◆ **Given text**
>> start

Tag Archives: Nily Rozic

Primary guide: Meet the candidates in Senate District 10


| editorial@queenscourier.com

ELECTION

As the clock ticks closer to state primaries on Thursday, September 13, The Courier would like to provide you, the reader and the voter, with a fair, detailed guide of who is running in your district. We have provided a list of candidates, who they are, what they stand for and what they want to continue to do if they go on to the general election in November.

 

SENATE DISTRICT 10 

 

Name: Shirley Huntley

Party: Democrat

Current Position: State Senator for the 10th District

Personal Info: Prior to becoming senator, Huntley was elected to Community School Board 28 in 1993. In 1996, she was re-elected for a second term, and then was elected as president of the board, until its dissolution in 2004. In June 2004, Huntley was appointed by Borough President Helen Marshall to the Community Education Council for District 28 and elected president. Huntley presently resides in Jamaica, New York with her husband Herbert Huntley.

 

Name: Gian A. Jones

Party: Democrat

Current Position: Real estate professional

Personal Info: Jones, 34, is a Queens-native and a life-long resident of Far Rockaway, graduating from New York University. He first got involved in the politics of his community 20 years ago, at the age of 13, working closely with now Congressmember Gregory W. Meeks in his first bid for City Council in 1991 and in his subsequent, successful bid for New York State Assembly in 1992. Jones has held positions as president of the 101st Precinct Community Council, a member of the Queens County District Attorney’s Advisory Council and Community Board 14.  Currently, he is a member of the Council of Urban Professionals, the Thurgood Marshal Democratic Club and serves on the Board of Directors of the Rockaway Development and Revitalization Corporation.

Issues/Platform: Jones is concerned about all the issues that are important in the various communities in the district.  If elected, Jones will take pleasure in addressing those issues and will especially fight for any effort that creates a brighter future for our youth, meaningful economic development, better health care and improved education. Jones looks forward to bringing new vision and new energy to 10th Senatorial District.

 

Name: James Sanders

Party: Democrat

Current Position: Councilmember for the 31st District

Personal Info: Sanders attended Far Rockaway High School and earned his bachelor’s degree from Brooklyn College in 1984 after three years of service in the United States Marine Corps. When Sanders took office in 2001, he hit the ground running.  Over the past decade, he has recorded an impressive list of accomplishments that have improved the lives of people throughout the southeast Queens community. He’s authored the toughest anti-predatory lending bill in America, worked with community groups and the NYPD to host gun buyback programs that removed almost 1,000 guns from our streets, authored bills that have made it more difficult for minors to get access to bullets, conducted workshops for those in foreclosure, and worked with community groups to provide financial consultants to those in need.  Together with the civic groups and committed leaders of his community, he’s worked to rebuild public parks, open up access to clean spaces, build playgrounds and introduce new technologies into our schools and keep our streets safe.

Issues/Platform: The major issues confronting the councilmember include economic development, jobs and quality of life issues. Sanders has spent years encouraging major developers to come to his area and increase the quality of the education our youth receive. We need to combine the funding and expertise of major companies with the vision and ambition found in the hearts and minds of young entrepreneurs, he said. Education is the key to building up communities. He believes the next generation cannot build up communities if we do not supply them with the tools to do so. Sanders aims to not only say that the children are our future, but to truly treat them as such and provide for their future.

>> end

◆ **Work to do**
1 - Print the Senate District 10 guide from "Issues/Platform: The major" to "for their future." with no changes.
2 - Using the Senate District 10 guide, say whether each statement agrees with it. Answer yes or no, and quote the deciding words. (a) Gian A. Jones graduated from New York University. (b) James Sanders took office in 2004. (c) Shirley Huntley lives in Jamaica, New York.

◆ **Data extract**

>> start

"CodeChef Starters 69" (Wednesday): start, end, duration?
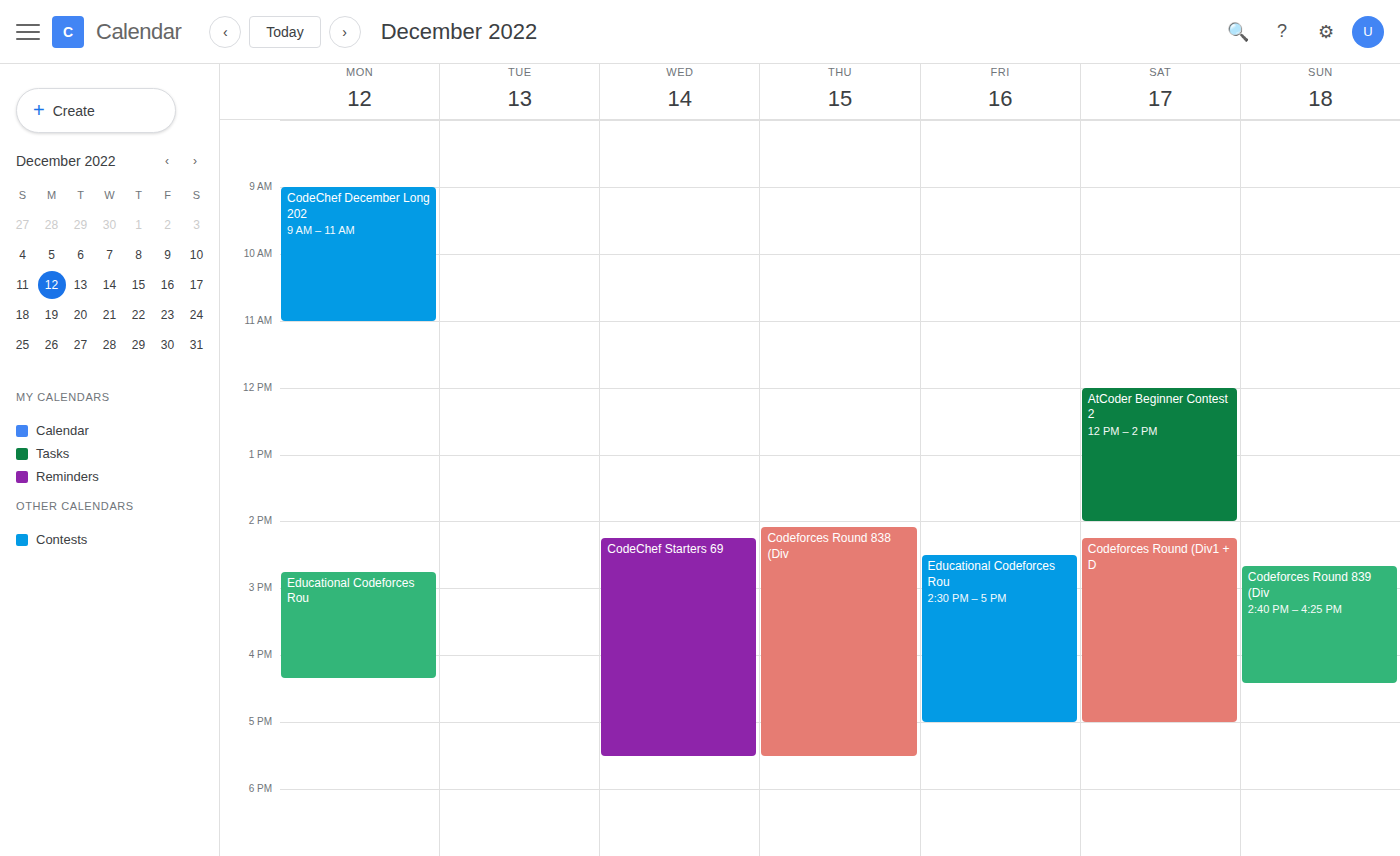
2:15 PM to 5:30 PM, 3 hours 15 minutes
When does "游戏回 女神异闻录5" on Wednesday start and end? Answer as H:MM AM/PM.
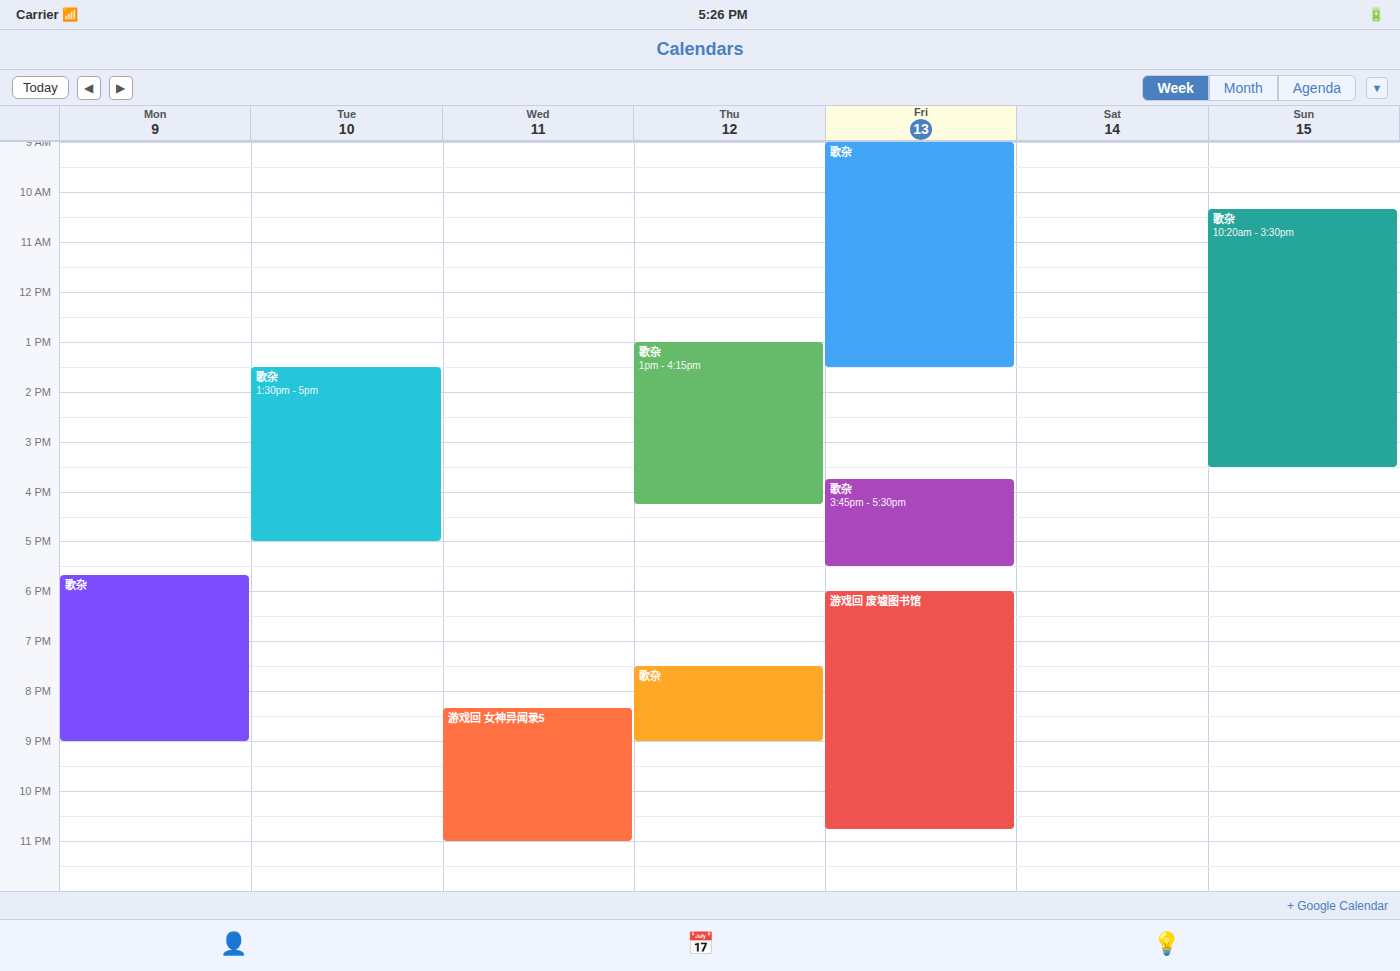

>> end

◆ **Responses by task**
1 -
Issues/Platform: The major issues confronting the councilmember include economic development, jobs and quality of life issues. Sanders has spent years encouraging major developers to come to his area and increase the quality of the education our youth receive. We need to combine the funding and expertise of major companies with the vision and ambition found in the hearts and minds of young entrepreneurs, he said. Education is the key to building up communities. He believes the next generation cannot build up communities if we do not supply them with the tools to do so. Sanders aims to not only say that the children are our future, but to truly treat them as such and provide for their future.

2 -
(a) Yes: "graduating from New York University"
(b) No: "When Sanders took office in 2001"
(c) Yes: "Huntley presently resides in Jamaica, New York"